Today in history – Feb. 15Today in history.
By: The Associated Press, Superior Telegram
Today is Wednesday, Feb. 15, the 46th day of 2012. There are 320 days left in the year.
Today's Highlight in History:
On Feb. 15, 1952, a funeral was held at Windsor Castle for Britain's King George VI, who had died nine days earlier.
On this date:
In 1764, the city of St. Louis was established by Pierre Laclede and Auguste Chouteau.
In 1812, American jeweler Charles Lewis Tiffany, the founder of Tiffany & Co., was born in Killingly, Conn.
In 1898, the U.S. battleship Maine mysteriously blew up in Havana Harbor, killing more than 260 crew members and bringing the United States closer to war with Spain.
In 1933, President-elect Franklin D. Roosevelt escaped an assassination attempt in Miami that mortally wounded Chicago Mayor Anton J. Cermak; gunman Giuseppe Zangara was executed more than four weeks later.
In 1942, the British colony Singapore surrendered to Japanese forces during World War II.
In 1953, Tenley Albright became the first American woman to win the world figure skating championship, held in Davos, Switzerland.
In 1961, 73 people, including an 18-member U.S. figure skating team en route to the World Championships in Czechoslovakia, were killed in the crash of a Sabena Airlines Boeing 707 in Belgium.
In 1965, Canada's new maple-leaf flag was unfurled in ceremonies in Ottawa.
In 1971, Britain and Ireland "decimalised" their currencies, making one pound equal to 100 new pence instead of 240 pence.
In 1982, 84 men were killed when a huge oil-drilling rig, the Ocean Ranger, sank off the coast of Newfoundland during a fierce storm.
In 1989, the Soviet Union announced that the last of its troops had left Afghanistan, after more than nine years of military intervention.
In 1992, a Milwaukee jury found that Jeffrey Dahmer was sane when he killed and mutilated 15 men and boys. Benjamin L. Hooks announced plans to retire as executive director of the National Association for the Advancement of Colored People.

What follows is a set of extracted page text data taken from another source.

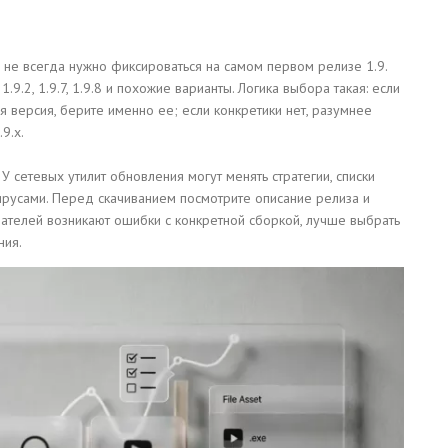
», не всегда нужно фиксироваться на самом первом релизе 1.9.
1.9.2, 1.9.7, 1.9.8 и похожие варианты. Логика выбора такая: если
я версия, берите именно ее; если конкретики нет, разумнее
9.x.
 У сетевых утилит обновления могут менять стратегии, списки
ирусами. Перед скачиванием посмотрите описание релиза и
ателей возникают ошибки с конкретной сборкой, лучше выбрать
ния.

Ten years ago: A private funeral was held at Windsor Castle for Britain's Princess Margaret, who had died six days earlier at age 71. President George W. Bush approved Nevada's Yucca Mountain as the site for long-term disposal of thousands of tons of highly radioactive nuclear waste. (However, the Obama administration decided in 2009 to halt work on the Yucca site.) Skating and Olympics officials awarded Canadian pairs figure skaters Jamie Sale and David Pelletier a gold medal, while letting the Russian pair, Elena Berezhnaya and Anton Sikharulidze, keep their gold medal as a way to resolve a judging controversy that had dominated the Winter Games in Salt Lake City. Broadcast journalist Howard K. Smith died in Bethesda, Md., at age 87.
Five years ago: National Guardsmen in Humvees ferried food, fuel and baby supplies to hundreds of motorists stranded for nearly a day on a 50-mile stretch of Interstate 78 in eastern Pennsylvania because of a monster storm. The U.S. Mint unveiled the new presidential $1 coin. Oscar-winning songwriter Ray Evans died in Los Angeles at age 92.
One year ago: Protesters swarmed Wisconsin's capitol after Gov. Scott Walker proposed cutbacks in benefits and bargaining rights for public employees. Italian Prime Minister Silvio Berlusconi was ordered to stand trial on charges he'd paid a 17-year-old Moroccan girl for sex and then used his influence to cover it up. (Both Berlusconi and the young woman denied having a sexual relationship.)
Thought for Today: "Like all dreamers I confuse disenchantment with truth." — Jean-Paul Sartre, French philosopher (1905-1980).